=== WHAT TO PRODUCE ===
Every line from the one bearing "tree at box(41, 686, 119, 721): 93.06" through the last line of the entries should be printed exactly, with no other output.

=== DATA FOR ANALYSIS ===
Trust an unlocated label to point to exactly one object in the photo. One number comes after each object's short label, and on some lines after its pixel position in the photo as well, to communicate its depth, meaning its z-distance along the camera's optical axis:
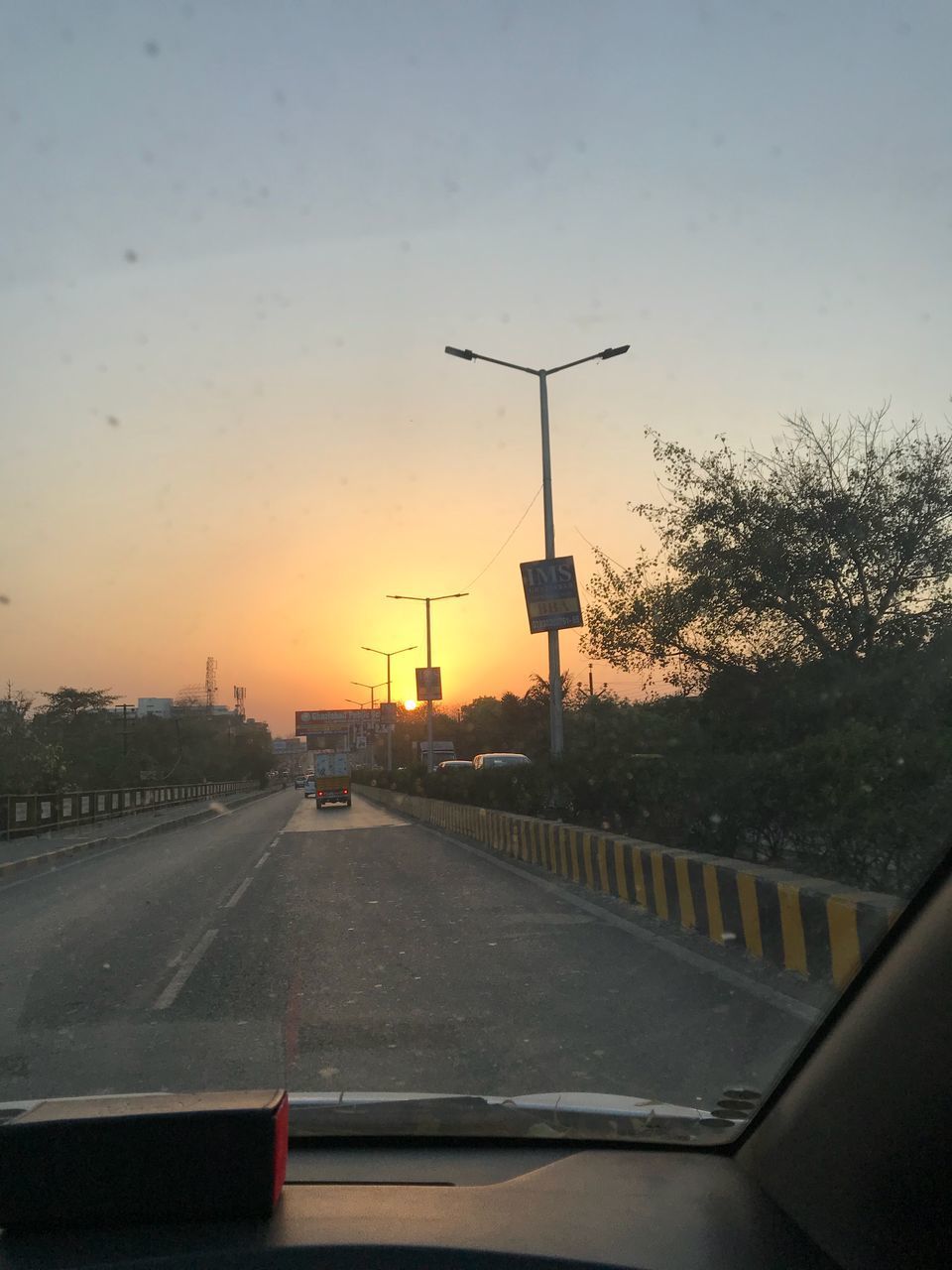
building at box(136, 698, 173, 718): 151.38
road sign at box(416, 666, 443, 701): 42.06
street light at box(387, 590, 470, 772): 44.86
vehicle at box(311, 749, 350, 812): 56.47
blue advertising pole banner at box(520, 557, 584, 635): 21.48
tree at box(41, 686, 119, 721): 93.06
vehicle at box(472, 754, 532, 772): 40.87
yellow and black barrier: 6.87
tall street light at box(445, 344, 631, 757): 22.56
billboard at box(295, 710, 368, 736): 85.81
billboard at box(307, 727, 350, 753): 85.64
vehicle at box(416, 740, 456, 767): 66.75
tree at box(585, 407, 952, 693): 18.36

=== SOLUTION FOR THIS EXERCISE ===
tree at box(41, 686, 119, 721): 93.06
vehicle at box(472, 754, 532, 772): 40.87
yellow and black barrier: 6.87
tall street light at box(445, 344, 631, 757): 22.56
billboard at box(295, 710, 368, 736): 85.81
billboard at box(307, 727, 350, 753): 85.64
vehicle at box(416, 740, 456, 767): 66.75
tree at box(585, 407, 952, 693): 18.36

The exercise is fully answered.